::: DATA SECTION
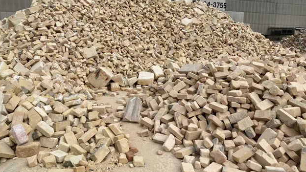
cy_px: 69
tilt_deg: -8.0
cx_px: 150
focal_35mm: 29
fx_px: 235
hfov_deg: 66.0
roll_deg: -1.6
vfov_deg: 40.1
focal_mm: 4.25
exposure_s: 1/3731
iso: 32
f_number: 1.8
::::::
INSTRUCTIONS FOR THE TASK - Having found the line with "tilt_deg: -8.0", please set it down along with every line after it through the end of the material above, exactly and with nothing added.

RESPONSE -
tilt_deg: -8.0
cx_px: 150
focal_35mm: 29
fx_px: 235
hfov_deg: 66.0
roll_deg: -1.6
vfov_deg: 40.1
focal_mm: 4.25
exposure_s: 1/3731
iso: 32
f_number: 1.8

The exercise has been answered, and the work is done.